# brusher road, Stalybridge - good or bad?



## superhero1234 (Oct 24, 2014)

Im just wondering if anyone could advise me what's Stalybridge like to live in. Ive seen a property I really like, its an ex council property on brushes road. I am aware that there are some new build houses on brushes road..

I am not from the area but I love the countryside view. Ive checked the crime rate and apparently the crime rate is higher than a few of those highest crime town like Levenshulme and gorton which doesnt seem right

Any advise or comment from anyone who knows the area would be much appreciated


----------



## coley (Oct 24, 2014)

superhero1234 said:


> Im just wondering if anyone could advise me what's Stalybridge like to live in. Ive seen a property I really like, its an ex council property on brushes road. I am aware that there are some new build houses on brushes road..
> 
> I am not from the area but I love the countryside view. Ive checked the crime rate and apparently the crime rate is higher than a few of those highest crime town like Levenshulme and gorton which doesnt seem right
> 
> Any advise or comment from anyone who knows the area would be much appreciated



Post this on general, it will be moved but it will catch attention, "here" is a somewhat "remote outpost" of u75, good luck


----------



## farmerbarleymow (Oct 24, 2014)

superhero1234 said:


> Im just wondering if anyone could advise me what's Stalybridge like to live in. Ive seen a property I really like, its an ex council property on brushes road. I am aware that there are some new build houses on brushes road..
> 
> I am not from the area but I love the countryside view. Ive checked the crime rate and apparently the crime rate is higher than a few of those highest crime town like Levenshulme and gorton which doesnt seem right
> 
> Any advise or comment from anyone who knows the area would be much appreciated


Don't know much about what it's like to live there, but I've been a few times out walking. Nice bar at the station, and it has a tripe shop. A tripe shop is all a town needs really.  

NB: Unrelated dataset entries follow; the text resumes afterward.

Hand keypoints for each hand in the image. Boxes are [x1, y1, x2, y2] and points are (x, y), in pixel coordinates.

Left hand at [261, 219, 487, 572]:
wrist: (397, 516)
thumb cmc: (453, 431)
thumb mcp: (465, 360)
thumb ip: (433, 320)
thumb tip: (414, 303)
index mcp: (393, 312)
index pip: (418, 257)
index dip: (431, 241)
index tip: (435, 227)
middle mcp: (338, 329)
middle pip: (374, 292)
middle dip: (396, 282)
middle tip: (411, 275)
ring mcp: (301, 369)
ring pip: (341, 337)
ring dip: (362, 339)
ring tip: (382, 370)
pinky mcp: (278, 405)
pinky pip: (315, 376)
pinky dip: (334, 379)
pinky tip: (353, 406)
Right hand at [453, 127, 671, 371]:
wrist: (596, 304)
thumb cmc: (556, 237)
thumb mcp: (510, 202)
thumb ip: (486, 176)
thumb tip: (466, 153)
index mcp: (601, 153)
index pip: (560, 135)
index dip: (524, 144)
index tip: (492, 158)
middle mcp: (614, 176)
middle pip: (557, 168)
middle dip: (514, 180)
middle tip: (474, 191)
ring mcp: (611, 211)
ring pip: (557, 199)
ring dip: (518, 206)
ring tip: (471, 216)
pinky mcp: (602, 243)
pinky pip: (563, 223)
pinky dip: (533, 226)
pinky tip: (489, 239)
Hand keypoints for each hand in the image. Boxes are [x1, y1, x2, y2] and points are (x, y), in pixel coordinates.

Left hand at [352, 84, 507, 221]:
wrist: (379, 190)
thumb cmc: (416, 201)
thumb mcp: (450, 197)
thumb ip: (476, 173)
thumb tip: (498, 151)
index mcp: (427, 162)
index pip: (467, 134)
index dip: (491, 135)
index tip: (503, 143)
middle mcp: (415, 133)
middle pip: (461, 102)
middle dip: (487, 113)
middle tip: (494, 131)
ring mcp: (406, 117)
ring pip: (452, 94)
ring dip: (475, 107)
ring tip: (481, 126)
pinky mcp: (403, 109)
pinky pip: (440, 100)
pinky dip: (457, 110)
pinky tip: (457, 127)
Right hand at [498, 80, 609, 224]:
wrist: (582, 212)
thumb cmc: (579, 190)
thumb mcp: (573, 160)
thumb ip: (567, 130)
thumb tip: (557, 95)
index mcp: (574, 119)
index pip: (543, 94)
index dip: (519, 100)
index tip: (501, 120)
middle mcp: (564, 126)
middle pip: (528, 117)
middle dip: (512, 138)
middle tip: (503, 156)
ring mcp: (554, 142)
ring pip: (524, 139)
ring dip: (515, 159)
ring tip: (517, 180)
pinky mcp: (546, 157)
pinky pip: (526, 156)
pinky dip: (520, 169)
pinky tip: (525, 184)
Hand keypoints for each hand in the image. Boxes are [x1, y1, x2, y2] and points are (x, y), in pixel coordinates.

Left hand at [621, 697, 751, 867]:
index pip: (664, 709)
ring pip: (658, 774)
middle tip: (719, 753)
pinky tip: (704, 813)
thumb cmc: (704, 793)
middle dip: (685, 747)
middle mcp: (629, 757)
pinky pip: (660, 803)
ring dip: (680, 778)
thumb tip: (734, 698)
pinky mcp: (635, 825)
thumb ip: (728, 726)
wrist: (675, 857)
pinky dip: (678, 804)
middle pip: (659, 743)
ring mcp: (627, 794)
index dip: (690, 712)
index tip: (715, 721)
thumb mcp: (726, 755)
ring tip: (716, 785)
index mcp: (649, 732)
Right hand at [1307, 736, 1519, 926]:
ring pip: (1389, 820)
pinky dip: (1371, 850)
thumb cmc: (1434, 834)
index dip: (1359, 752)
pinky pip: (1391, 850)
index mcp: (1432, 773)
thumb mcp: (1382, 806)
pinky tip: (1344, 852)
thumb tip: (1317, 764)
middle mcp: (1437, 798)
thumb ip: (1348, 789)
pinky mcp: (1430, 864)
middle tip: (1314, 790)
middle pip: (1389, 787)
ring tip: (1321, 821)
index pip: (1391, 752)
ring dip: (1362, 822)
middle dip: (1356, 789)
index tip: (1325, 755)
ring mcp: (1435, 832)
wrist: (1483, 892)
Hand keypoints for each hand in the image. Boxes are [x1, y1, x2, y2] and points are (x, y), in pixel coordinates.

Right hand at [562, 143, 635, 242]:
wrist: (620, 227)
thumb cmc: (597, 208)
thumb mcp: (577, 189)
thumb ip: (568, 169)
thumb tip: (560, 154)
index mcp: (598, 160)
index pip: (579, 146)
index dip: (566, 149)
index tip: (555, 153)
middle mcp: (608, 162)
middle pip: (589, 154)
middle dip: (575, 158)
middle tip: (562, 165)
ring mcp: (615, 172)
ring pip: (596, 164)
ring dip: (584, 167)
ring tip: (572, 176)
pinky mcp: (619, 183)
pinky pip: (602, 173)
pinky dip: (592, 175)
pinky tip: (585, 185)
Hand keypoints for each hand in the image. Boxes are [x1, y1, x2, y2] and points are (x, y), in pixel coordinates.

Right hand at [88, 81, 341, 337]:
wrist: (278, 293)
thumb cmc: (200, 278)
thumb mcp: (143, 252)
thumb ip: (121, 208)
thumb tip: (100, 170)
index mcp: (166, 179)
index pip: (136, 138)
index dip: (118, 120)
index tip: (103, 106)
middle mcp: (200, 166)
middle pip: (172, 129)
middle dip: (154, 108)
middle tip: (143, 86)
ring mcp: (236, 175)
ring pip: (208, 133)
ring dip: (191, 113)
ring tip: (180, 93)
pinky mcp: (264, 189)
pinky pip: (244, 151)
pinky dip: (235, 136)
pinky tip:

For crime, I think Stalybridge is quite depressed economically, as it's tucked away by the Pennines, so that might be a reason. The town centre makes this very clear - I was there last year and at least 50% of the shops were empty. It felt like it was on its uppers.


----------



## farmerbarleymow (Oct 25, 2014)

I've had a look on the map for Brusher Road on the map and can't find that, only a Brushes Road - is that what you mean?  If it is, I know where it is and it doesn't seem too bad when I was walking in the area.  Brushes Road heads out of Staly towards Walkerwood Reservoir, so you're very close to the hills there and good walking if you're into that sort of thing.  The houses look like typical 50s/60s council housing - decent builds, and the street has trees on it according to street view. 

Here is the Brushes Valley in 1910 to show how close it is to the Pennines.  The road is Brushes Road.


----------



## The Boy (Oct 25, 2014)

Stalyvegas, eh?  Agreed that the town does seem a bit down on its luck.  But as farmerbarleymow says, the pub at the train station is proper nice.  As is the tripe shop.

No idea what it's like to live there though.  Seems a fair bit of nightlife but not the sort of stuff that would have me excited.  13 minutes by train to/Piccadilly - though not sure when the train stops running.

Levy is OK btw, though folks didn't speak so highly of Gorton.


----------



## Part 2 (Oct 31, 2014)

What type of crimes are happening there? I wonder if the nightlife has an effect on the crime rate?

Anything I ever see in the news about Stalybridge is about someone being assaulted after drinking and having known some people who used to drink there that doesn't surprise me much.


----------



## moose (Oct 31, 2014)

Yeah, drunken idiocy mainly - it's a drinking town.


----------